Um galho

— Filho, por que você fez isso?

— Porque pensei que não iria bem.

— Mas você não estudou?

— Estudei.

— Pois então?

— Mas tem um menino na minha sala que não estuda, só cola e consegue passar com nota boa.

— E você acha isso certo? — O menino abriu a boca para responder, mas sua mãe não o deixou. — Se ele continuar assim, no futuro terá problemas, e se você seguir esse caminho, também terá.

— Eu sei.

— Então por que colou? — O garoto ficou em silêncio. — Já conversei com a sua professora, e ela disse que, pelas suas respostas, dá para perceber que você respondeu mais da metade da prova e copiou o resto. Ao que parece, levando em conta só as questões que você respondeu, sua nota seria seis, o que é suficiente para passar.

— Mas mãe…

— Nada de “mas”. Sua professora disse que manterá a nota seis, mas só porque você sempre foi um bom aluno, nunca aprontou ou atrapalhou a aula e normalmente sempre estuda. Eu não sei se fico feliz com isso ou mais chateada ainda por você ter resolvido colar. O que eu quero que você faça é se desculpar com a sua professora e entregar o bilhete que vou escrever. Você também ficará um mês sem computador, celular, videogame e o que mais eu pensar.

— Mas mãe…

— Nada de “mas”, isso é o mínimo. — A mãe escreveu a carta, dobrou-a e, na parte da frente, assinou com o seu nome, Tereza do Mar e Silva. — Pronto. Continue nesse caminho e você não será nada.
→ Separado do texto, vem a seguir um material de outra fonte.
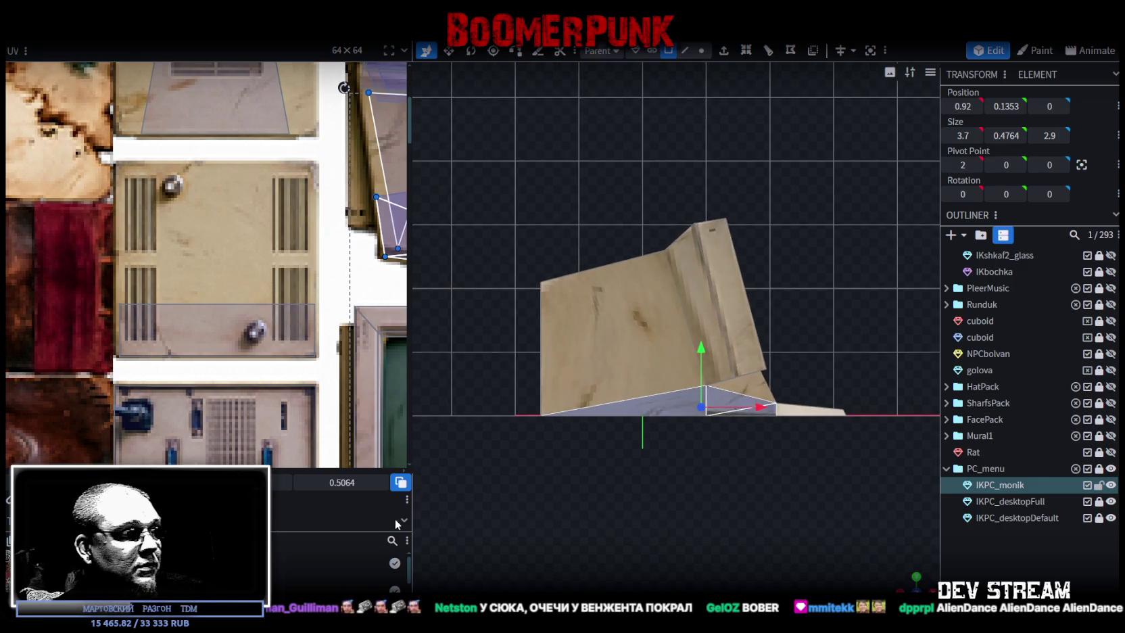
Move the face's UV area beside the monitor image and rotate its mapping
scroll(163, 290, down, 5)
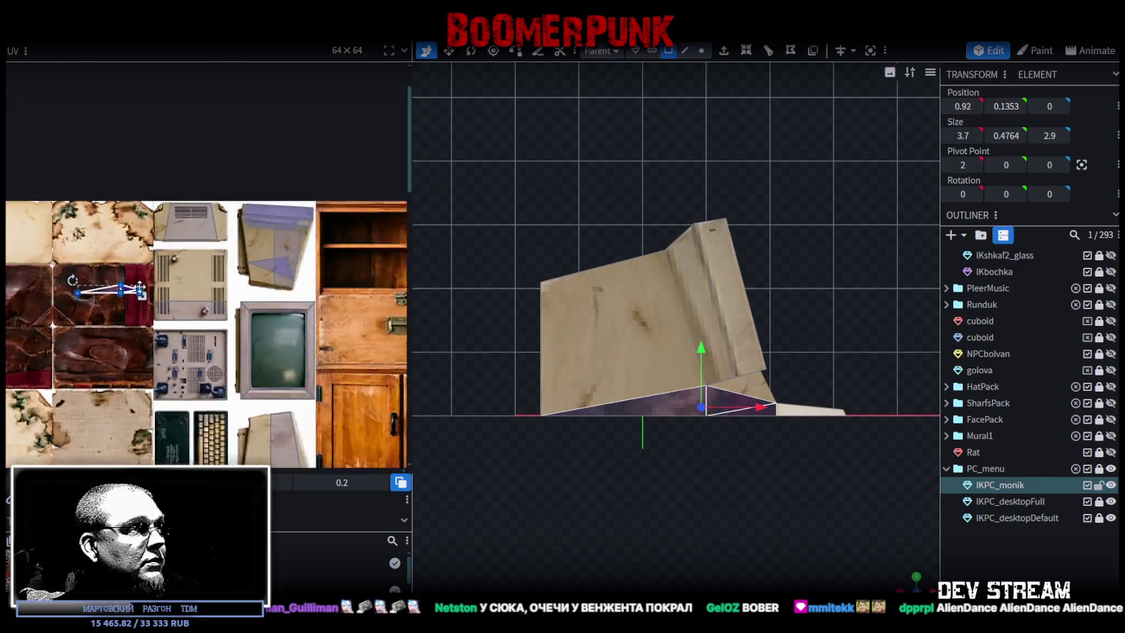
drag(127, 293, 234, 274)
right_click(257, 274)
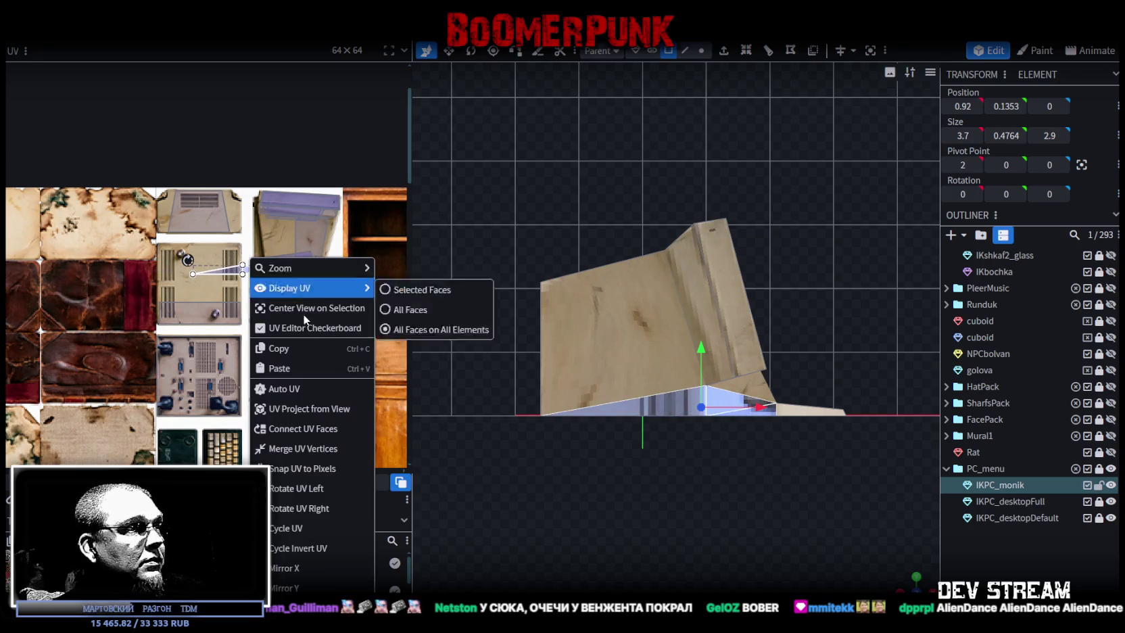
click(291, 525)
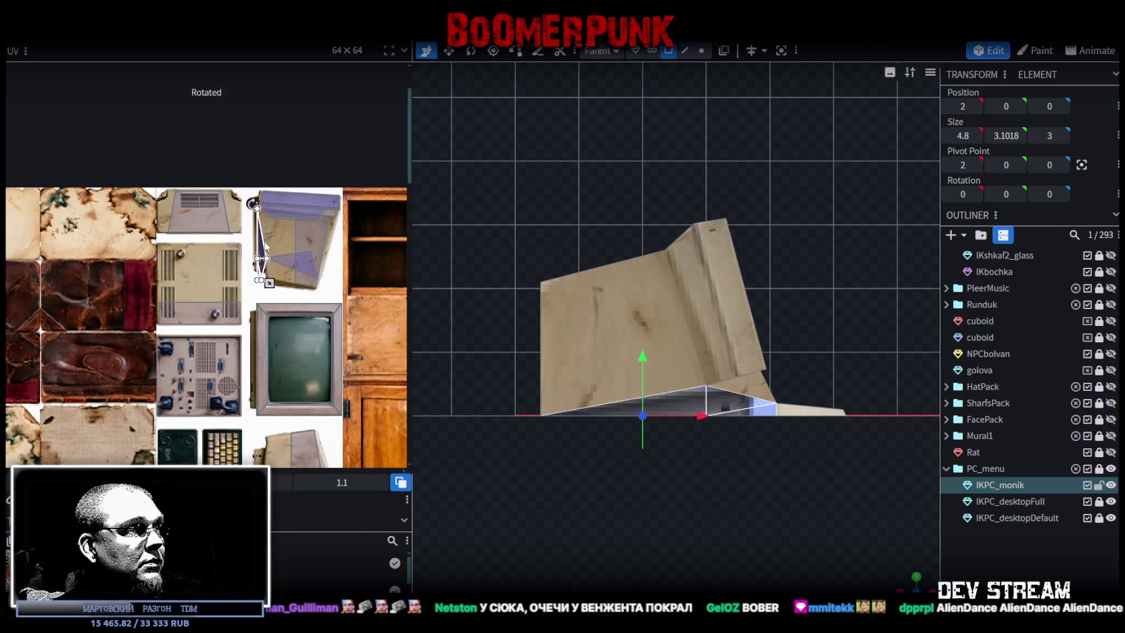
Shift, slightly enlarge and narrow the next face's UV area to fit the strip
scroll(228, 284, up, 4)
click(245, 208)
drag(244, 208, 234, 197)
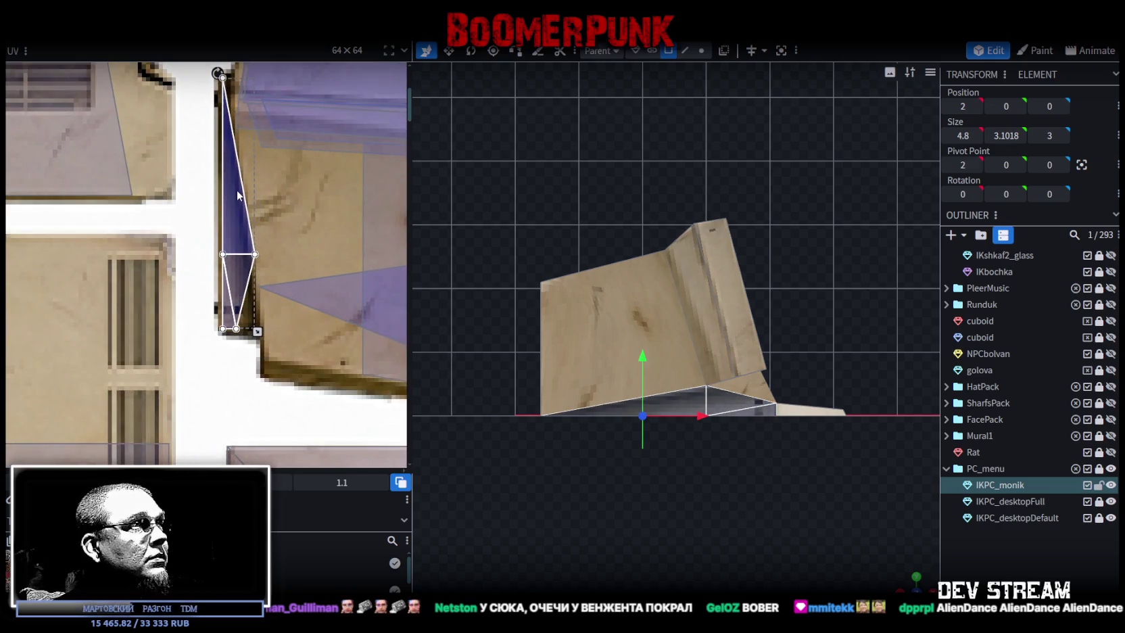
scroll(261, 288, up, 2)
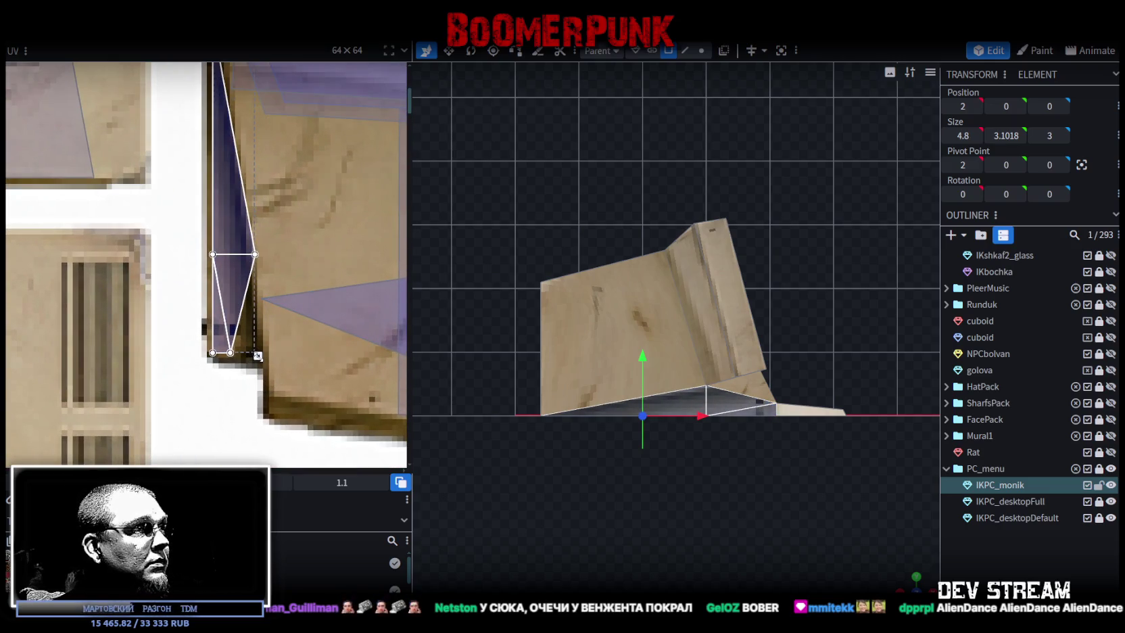
drag(257, 356, 260, 360)
scroll(237, 325, up, 2)
drag(227, 310, 222, 304)
drag(261, 377, 250, 378)
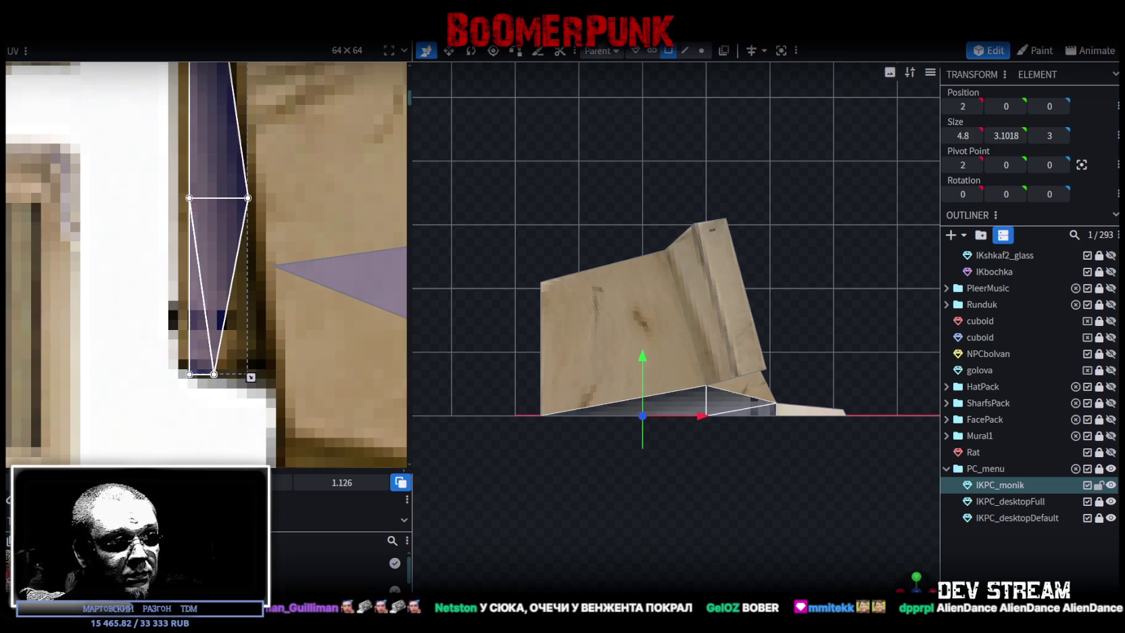
Orbit around the computer and select the lower side wedge face
drag(783, 521, 738, 478)
click(706, 399)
— Mas mãe, eu pensei que não me sairia bem.

— Não importa, se mesmo estudando você se saísse mal, não teria problema, pois eu vejo que você estuda, você só precisa se esforçar mais.

— Mas e o menino na minha sala que não faz nada?

— Ele não será nada, não ajudará ninguém, será apenas um peso para todos. Você quer ser assim? Um peso para todos?

— Não.

— Você não sente orgulho das coisas que consegue fazer?

— Orgulho?

— É. Você não fica feliz quando tenta fazer algo e consegue?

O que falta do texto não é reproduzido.